> Assignment:
From the records below, copy each line in which the string "ihrer" occurs.

> Exercise data:
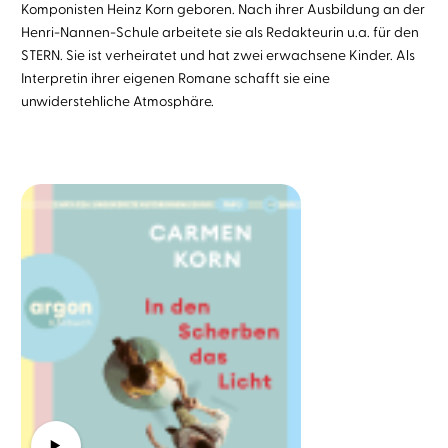
Komponisten Heinz Korn geboren. Nach ihrer Ausbildung an der
Henri-Nannen-Schule arbeitete sie als Redakteurin u.a. für den
STERN. Sie ist verheiratet und hat zwei erwachsene Kinder. Als
Interpretin ihrer eigenen Romane schafft sie eine
unwiderstehliche Atmosphäre.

> Response box:
Komponisten Heinz Korn geboren. Nach ihrer Ausbildung an der
Interpretin ihrer eigenen Romane schafft sie eine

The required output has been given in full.